Booze With the Wave of a Hand: Amazon Adds Age Verification to Palm-Scanning Tech, Latest in a Trend Toward Automating Alcohol Sales

Whether you’re at a sports stadium or a Panera Bread, Amazon’s newest tech is changing how we buy alcohol. (Photo: Amazon)
Amazon is once again expanding its endless roster of society-altering technology. This week, the tech giant rolled out age verification for its much-discussed “palm-based identity service” dubbed Amazon One.
Contrary to what you might assume, the new feature doesn’t use A.I. to identify underage hands (though that technology must almost certainly be in development somewhere). Instead, Amazon One allows users to link a valid ID to their palm signature, enabling instant age verification at participating locations.

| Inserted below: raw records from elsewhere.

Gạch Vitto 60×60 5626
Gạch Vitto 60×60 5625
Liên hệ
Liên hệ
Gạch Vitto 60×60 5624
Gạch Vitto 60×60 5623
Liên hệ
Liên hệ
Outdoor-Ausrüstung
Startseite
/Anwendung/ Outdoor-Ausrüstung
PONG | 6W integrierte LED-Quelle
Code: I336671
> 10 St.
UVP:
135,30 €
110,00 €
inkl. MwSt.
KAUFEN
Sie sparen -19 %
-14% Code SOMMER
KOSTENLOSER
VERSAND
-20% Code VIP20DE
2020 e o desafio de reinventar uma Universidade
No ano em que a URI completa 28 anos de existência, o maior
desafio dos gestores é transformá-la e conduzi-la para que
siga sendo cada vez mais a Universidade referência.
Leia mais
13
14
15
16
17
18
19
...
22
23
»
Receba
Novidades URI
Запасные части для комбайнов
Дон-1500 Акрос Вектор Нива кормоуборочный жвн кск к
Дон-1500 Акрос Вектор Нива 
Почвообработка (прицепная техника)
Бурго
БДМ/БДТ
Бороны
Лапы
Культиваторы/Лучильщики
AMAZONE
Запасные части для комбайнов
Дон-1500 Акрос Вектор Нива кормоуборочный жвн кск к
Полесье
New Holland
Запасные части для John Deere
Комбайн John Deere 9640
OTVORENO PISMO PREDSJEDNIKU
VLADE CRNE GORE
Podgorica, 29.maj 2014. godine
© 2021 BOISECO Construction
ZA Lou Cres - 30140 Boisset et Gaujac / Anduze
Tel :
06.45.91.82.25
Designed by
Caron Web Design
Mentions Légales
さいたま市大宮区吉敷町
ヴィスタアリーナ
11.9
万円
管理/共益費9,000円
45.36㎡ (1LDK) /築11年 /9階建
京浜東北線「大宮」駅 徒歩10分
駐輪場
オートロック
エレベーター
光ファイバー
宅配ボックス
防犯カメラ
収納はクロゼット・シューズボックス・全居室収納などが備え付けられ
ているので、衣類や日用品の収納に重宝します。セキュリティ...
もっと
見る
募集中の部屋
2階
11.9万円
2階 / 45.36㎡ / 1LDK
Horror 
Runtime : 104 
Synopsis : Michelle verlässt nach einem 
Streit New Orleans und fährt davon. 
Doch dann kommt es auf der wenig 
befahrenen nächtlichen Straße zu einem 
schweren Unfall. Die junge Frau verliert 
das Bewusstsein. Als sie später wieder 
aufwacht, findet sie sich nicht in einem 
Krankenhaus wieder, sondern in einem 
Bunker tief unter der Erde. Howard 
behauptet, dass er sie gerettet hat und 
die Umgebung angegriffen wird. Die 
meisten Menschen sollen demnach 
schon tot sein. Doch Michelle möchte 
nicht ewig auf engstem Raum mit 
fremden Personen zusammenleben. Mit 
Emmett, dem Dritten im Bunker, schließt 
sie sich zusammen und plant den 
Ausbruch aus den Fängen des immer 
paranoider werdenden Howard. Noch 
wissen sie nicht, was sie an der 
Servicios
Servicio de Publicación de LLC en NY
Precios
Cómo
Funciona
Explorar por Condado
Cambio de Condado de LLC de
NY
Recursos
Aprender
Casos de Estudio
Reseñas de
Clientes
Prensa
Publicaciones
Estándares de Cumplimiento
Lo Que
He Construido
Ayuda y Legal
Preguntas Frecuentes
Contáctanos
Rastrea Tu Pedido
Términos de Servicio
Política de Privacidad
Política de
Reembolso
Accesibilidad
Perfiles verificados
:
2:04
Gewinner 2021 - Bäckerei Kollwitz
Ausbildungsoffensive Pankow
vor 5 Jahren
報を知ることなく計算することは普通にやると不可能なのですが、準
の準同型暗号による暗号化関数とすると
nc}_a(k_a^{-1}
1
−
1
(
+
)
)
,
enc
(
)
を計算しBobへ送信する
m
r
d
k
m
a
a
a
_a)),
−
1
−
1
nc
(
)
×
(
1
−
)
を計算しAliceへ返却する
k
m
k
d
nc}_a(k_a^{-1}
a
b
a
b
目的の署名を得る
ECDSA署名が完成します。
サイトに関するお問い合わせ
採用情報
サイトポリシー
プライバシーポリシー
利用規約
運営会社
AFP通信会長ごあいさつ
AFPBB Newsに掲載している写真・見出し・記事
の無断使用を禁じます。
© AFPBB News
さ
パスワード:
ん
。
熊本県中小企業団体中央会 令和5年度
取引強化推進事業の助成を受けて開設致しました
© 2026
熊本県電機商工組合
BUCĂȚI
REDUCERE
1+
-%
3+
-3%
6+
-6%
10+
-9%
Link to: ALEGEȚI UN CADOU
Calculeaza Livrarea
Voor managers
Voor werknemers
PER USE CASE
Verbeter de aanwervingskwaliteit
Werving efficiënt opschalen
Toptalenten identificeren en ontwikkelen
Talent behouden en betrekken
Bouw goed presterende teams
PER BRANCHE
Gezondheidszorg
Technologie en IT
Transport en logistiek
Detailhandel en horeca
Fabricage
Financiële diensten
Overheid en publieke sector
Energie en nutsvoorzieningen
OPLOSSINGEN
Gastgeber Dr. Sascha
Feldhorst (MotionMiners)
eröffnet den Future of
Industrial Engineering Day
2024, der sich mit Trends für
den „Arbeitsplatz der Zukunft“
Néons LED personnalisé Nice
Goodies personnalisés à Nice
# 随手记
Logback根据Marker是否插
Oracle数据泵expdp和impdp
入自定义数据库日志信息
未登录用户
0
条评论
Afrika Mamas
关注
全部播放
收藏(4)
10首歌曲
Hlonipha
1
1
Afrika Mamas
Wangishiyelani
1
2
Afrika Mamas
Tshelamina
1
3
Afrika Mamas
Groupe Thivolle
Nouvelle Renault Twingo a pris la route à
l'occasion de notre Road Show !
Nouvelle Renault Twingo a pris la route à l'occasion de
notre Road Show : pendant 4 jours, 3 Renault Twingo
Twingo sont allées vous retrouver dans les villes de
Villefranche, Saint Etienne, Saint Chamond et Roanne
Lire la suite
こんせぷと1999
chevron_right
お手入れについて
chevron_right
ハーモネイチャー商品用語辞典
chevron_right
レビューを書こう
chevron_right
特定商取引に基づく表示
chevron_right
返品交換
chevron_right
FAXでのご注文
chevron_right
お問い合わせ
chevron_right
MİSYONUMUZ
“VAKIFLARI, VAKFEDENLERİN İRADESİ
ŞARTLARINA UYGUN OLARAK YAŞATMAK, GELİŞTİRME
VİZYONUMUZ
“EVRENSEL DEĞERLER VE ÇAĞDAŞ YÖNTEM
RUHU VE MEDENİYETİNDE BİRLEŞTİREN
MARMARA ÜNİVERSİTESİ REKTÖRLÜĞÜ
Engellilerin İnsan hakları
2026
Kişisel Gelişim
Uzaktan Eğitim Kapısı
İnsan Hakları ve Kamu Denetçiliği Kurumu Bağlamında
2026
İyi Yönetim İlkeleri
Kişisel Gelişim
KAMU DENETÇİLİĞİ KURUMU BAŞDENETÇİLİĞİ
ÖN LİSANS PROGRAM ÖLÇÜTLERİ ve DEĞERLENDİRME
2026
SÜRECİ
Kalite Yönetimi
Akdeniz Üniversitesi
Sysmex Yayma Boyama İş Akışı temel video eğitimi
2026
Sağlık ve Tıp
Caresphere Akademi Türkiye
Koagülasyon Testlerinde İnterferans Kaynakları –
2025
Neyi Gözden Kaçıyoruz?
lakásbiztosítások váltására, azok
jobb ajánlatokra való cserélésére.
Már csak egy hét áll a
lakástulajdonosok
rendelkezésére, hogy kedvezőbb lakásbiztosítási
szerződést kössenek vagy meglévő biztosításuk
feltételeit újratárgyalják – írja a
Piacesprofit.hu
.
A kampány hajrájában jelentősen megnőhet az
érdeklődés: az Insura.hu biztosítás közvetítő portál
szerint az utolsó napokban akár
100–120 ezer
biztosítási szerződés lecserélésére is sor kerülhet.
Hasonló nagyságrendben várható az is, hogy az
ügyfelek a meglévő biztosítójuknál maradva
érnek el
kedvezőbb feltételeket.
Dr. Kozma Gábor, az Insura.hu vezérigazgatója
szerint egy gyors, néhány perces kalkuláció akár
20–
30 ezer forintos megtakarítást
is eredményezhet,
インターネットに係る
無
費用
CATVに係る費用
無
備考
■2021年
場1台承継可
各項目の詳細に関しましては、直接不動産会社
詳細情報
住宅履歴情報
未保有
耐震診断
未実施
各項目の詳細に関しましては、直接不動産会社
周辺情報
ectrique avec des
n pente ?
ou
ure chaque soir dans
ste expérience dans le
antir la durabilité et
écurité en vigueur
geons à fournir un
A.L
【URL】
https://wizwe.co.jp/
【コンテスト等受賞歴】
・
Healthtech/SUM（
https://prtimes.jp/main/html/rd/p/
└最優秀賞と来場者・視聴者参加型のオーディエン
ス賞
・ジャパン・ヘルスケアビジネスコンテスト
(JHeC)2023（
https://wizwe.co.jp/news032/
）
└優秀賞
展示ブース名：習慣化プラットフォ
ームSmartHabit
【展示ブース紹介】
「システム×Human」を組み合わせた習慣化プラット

Amazon said in an announcement that Coors Field, home of the Colorado Rockies MLB Team, will be the first location to offer the age-ID technology.
Since launching in September 2020, Amazon One has been integrated into businesses like Panera Bread, Crunch Fitness and Starbucks. Here’s the pitch; instead of carrying house keys, a credit card and countless other forms of ID, we could theoretically replace all of those functions with a single swipe of a hand.
It’s a novel concept, but, understandably, the kind that prompts concerns about our gradual descent into tech dystopia. Of course, it’s not the only of its kind.
The UK government is currently trialing face recognition technology at supermarket self-service checkouts across the country.
Elsewhere, A.I. is being introduced to replace breathalyzers. Researchers at LA Trobe University recently invented a deep-learning algorithm that they claim can determine an individual’s intoxication level based only on a 12-second recording of their voice.
Months later, Toronto-based tech startup Predictmedix began development on an algorithm that can determine intoxication using multispectral facial recognition. Predictmedix’s program can supposedly identify impaired individuals in under 30 seconds with an over 90% success rate.
Amidst the rise of A.I. and our increasingly cloud-based society, technology is rapidly changing the alcohol industry in unprecedented ways. In a few years time, fake IDs may very well become an impracticality of the past.